Collected data:
-------

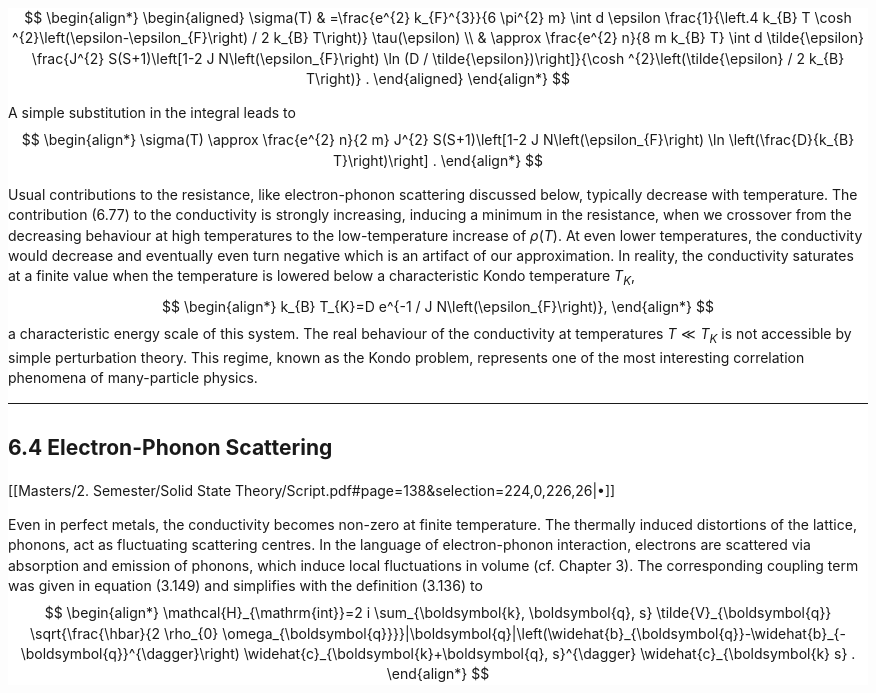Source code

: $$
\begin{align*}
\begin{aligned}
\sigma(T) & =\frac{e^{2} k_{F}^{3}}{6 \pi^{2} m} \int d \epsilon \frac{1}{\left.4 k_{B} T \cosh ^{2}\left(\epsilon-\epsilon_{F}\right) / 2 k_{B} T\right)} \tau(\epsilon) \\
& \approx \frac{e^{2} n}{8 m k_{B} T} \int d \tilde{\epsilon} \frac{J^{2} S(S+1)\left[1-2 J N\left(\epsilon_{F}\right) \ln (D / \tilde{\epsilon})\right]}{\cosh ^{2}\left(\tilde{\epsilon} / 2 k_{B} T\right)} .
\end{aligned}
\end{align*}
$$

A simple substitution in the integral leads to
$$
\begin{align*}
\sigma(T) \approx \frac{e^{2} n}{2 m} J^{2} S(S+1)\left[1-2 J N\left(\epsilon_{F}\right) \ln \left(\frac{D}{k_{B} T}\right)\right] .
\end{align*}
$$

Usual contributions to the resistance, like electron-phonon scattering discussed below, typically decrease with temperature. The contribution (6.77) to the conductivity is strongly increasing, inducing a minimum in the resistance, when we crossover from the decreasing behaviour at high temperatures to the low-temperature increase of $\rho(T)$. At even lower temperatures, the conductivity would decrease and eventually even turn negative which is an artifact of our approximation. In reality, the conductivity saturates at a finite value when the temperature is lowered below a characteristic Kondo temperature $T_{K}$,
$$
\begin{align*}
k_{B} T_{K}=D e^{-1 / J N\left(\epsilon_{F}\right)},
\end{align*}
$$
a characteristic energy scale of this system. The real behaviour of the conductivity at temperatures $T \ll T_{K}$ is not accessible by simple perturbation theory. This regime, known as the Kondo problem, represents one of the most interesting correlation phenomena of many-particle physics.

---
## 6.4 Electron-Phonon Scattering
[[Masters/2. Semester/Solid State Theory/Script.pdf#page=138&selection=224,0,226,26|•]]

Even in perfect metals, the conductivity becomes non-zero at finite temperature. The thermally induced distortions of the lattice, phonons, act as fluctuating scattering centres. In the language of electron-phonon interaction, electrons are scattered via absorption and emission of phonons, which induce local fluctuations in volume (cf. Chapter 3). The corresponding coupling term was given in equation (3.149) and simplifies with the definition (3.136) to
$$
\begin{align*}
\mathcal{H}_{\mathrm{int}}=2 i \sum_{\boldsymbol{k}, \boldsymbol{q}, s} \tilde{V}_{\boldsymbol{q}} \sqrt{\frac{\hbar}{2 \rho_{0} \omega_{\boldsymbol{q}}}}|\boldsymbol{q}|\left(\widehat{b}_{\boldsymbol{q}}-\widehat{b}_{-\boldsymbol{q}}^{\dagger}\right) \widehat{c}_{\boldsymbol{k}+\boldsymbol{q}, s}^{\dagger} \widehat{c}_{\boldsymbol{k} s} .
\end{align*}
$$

-------

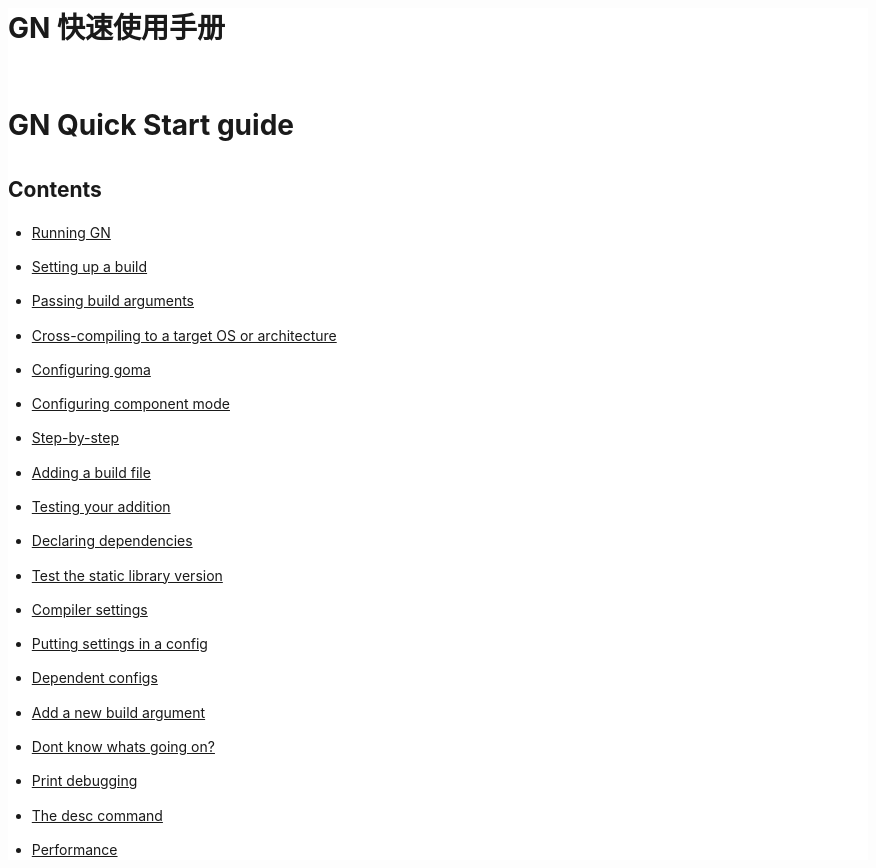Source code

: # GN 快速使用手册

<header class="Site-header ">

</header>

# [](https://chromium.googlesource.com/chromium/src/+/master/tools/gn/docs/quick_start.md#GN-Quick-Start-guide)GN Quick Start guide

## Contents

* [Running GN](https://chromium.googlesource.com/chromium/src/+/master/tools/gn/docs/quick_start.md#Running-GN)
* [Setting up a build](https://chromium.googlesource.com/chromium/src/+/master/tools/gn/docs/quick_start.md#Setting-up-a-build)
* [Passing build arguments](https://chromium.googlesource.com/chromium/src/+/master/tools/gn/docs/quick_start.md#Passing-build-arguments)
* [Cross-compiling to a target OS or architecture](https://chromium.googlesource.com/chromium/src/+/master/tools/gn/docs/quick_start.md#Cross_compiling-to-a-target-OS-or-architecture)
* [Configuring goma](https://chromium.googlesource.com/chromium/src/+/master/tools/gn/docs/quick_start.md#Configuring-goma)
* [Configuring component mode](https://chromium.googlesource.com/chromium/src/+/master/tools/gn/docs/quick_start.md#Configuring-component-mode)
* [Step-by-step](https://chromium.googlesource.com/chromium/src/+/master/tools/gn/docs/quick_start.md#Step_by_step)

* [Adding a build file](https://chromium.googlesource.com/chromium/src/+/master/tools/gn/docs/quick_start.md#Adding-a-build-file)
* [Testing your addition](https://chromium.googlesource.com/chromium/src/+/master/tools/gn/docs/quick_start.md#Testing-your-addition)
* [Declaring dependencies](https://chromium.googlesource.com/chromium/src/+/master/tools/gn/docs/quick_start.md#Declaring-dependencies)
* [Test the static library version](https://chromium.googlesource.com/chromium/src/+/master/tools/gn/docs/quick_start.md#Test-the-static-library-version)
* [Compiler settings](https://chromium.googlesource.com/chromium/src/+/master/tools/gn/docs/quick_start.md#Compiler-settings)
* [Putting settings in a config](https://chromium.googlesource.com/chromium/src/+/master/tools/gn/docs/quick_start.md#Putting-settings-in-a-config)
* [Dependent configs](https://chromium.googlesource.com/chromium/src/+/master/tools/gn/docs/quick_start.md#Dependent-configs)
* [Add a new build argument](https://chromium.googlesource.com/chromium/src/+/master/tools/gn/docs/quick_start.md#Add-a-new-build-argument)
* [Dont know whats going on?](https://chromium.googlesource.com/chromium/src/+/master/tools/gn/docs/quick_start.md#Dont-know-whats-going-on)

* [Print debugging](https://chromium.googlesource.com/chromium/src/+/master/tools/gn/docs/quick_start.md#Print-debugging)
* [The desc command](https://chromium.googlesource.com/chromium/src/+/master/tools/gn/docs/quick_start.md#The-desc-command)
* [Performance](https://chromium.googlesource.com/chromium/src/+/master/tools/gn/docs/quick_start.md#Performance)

-------

__EXERCISE BRIEF__
Check each line of the records above for "with", and copy those that have it.

__SOLUTION FOR THIS EXERCISE__
Usual contributions to the resistance, like electron-phonon scattering discussed below, typically decrease with temperature. The contribution (6.77) to the conductivity is strongly increasing, inducing a minimum in the resistance, when we crossover from the decreasing behaviour at high temperatures to the low-temperature increase of $\rho(T)$. At even lower temperatures, the conductivity would decrease and eventually even turn negative which is an artifact of our approximation. In reality, the conductivity saturates at a finite value when the temperature is lowered below a characteristic Kondo temperature $T_{K}$,
Even in perfect metals, the conductivity becomes non-zero at finite temperature. The thermally induced distortions of the lattice, phonons, act as fluctuating scattering centres. In the language of electron-phonon interaction, electrons are scattered via absorption and emission of phonons, which induce local fluctuations in volume (cf. Chapter 3). The corresponding coupling term was given in equation (3.149) and simplifies with the definition (3.136) to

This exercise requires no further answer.